Nonetheless, environmentalists are worried about a public and political backlash spearheaded by business interests opposed to them, despite public-opinion polls which continue to report substantial public support for environmental objectives. Anti-environmental pressures on government seemed easily capsulized in President Carter's about-face: After two years of initiatives that environmentalists considered praiseworthy, he broke faith last year with his proposal for a massive synthetic-fuel program and an energy mobilization board with power to override environmental laws on major energy developments.
This concern was reinforced by Colorado Gov. Richard D. Lamm, who told the environmentalists that "a post-Proposition 13 legislator is an entirely different animal from a post-Earth Day legislator." He warned them that any new initiatives must come from outside the political system, where even environmentally aware politicians have their hands tied by a political process that, by its very nature, "deals with urgencies, not essentials."
Even should such a backlash fail to materialize, the current economic conditions present severe challenges to the movement's vitality.
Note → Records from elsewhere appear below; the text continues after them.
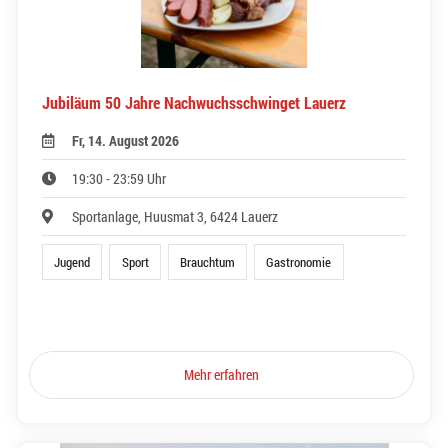
Jubiläum 50 Jahre Nachwuchsschwinget Lauerz
Fr, 14. August 2026
19:30 - 23:59 Uhr
Sportanlage, Huusmat 3, 6424 Lauerz
Jugend
Sport
Brauchtum
Gastronomie
Mehr erfahren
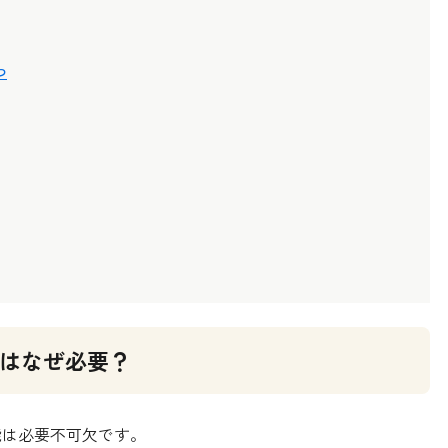
つ
ックはなぜ必要？
機能は必要不可欠です。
Public donations to major environmental organizations are down and costs are up. Volunteers, particularly women who have served as the "shock troops," are harder to find because they have forced by economic conditions to seek jobs.
Awareness of these problems, balanced against a perception of the extreme urgency of the environmental crisis, caused an undercurrent of pessimism to surface periodically here.
Many environmentalists dourly have forecast the imminent collapse of Western society for more than a decade. Thus far, however, the dreaded cataclysm has hovered only on the horizon. So far there have been only a series of smaller incidents: the chemical waste tragedy at Love Canal, a bloodless incident at Three Mile Island, the famine in the sahel region of Africa.
Increasingly, environmentalists are being driven to weigh the social and economic costs of pollution control against its benefits, just as they have forced industry to weigh the adverse environmental effects of their actions against the potential profits. They must weigh, for example, the use of coal -- the disruptive effect of a strip mine, the intensification of acid rain, and the sludge from polution-control technology -- against the reality of a uranium mine with its mildly radioactive tailings; they must consider a nuclear reactor and its environmentally benign routine operations along with the unweighable risk of major catastrophe and the unsolved problem of the disposal of a lethal radioactive waste.
This reality is acknowledged by forward-looking environmental leaders, but many of the rank and file are single-issue people.
For these elements, Mr. Reilly's call for a time of "coalition building" may not hold much meaning.
The test for the environmental movement in the coming years, Governor Lamm concluded, is to prove that it "can build windmills, not just tilt at them.
"We must be both dreamers and realists, a combination of Don Quixote and Sancho Panza . . . because we are at the beginning of a wrenching transition into a world as new as the world which Columbus discovered."